You can now construct a "permutation graph" G which will have n nodes and an edge from i to j if S[i] == S'[j]. In the case of all unique characters, it is easy to see that the required number of swaps will be (n - number of cycles in G), which can be found out in O(n) time.
However, in the case where there are any number of duplicate characters, this reduces to the problem of finding out the largest number of cycles in a directed graph, which, I think, is NP-hard, (e.g. check out: http://www.math.ucsd.edu/~jverstra/dcig.pdf ).
In that paper a few greedy algorithms are pointed out, one of which is particularly simple:
At each step, find the minimum length cycle in the graph (e.g.
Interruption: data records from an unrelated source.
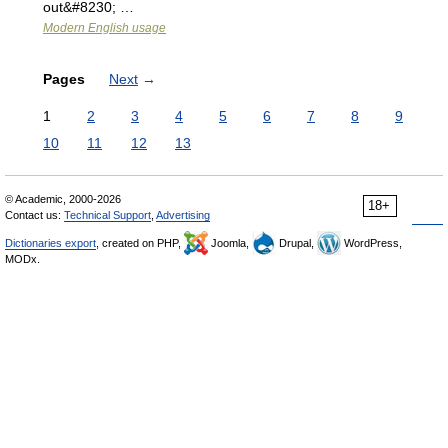
out&#8230; …
Modern English usage
Pages
Next
→
1
2
3
4
5
6
7
8
9
10
11
12
13
© Academic, 2000-2026
18+
Contact us:
Technical Support
,
Advertising
Dictionaries export
, created on PHP,
Joomla,
Drupal,
WordPress,
MODx.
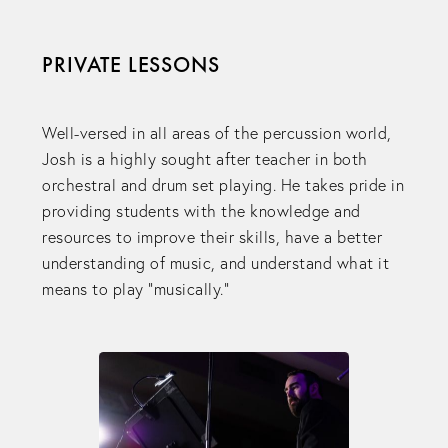
PRIVATE LESSONS
Well-versed in all areas of the percussion world,
Josh is a highly sought after teacher in both
orchestral and drum set playing. He takes pride in
providing students with the knowledge and
resources to improve their skills, have a better
understanding of music, and understand what it
means to play “musically."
Find cycle of shortest length in a directed graph with positive weights )
Delete it
Repeat until all vertexes have not been covered.
However, there may be efficient algorithms utilizing the properties of your case (the only one I can think of is that your graphs will be K-partite, where K is the number of unique characters in S). Good luck!
Edit:
Please refer to David's answer for a fuller and correct explanation of the problem.
Do an A* search (see http://en.wikipedia.org/wiki/A-star_search_algorithm for an explanation) for the shortest path through the graph of equivalent strings from one string to the other. Use the Levenshtein distance / 2 as your cost heuristic.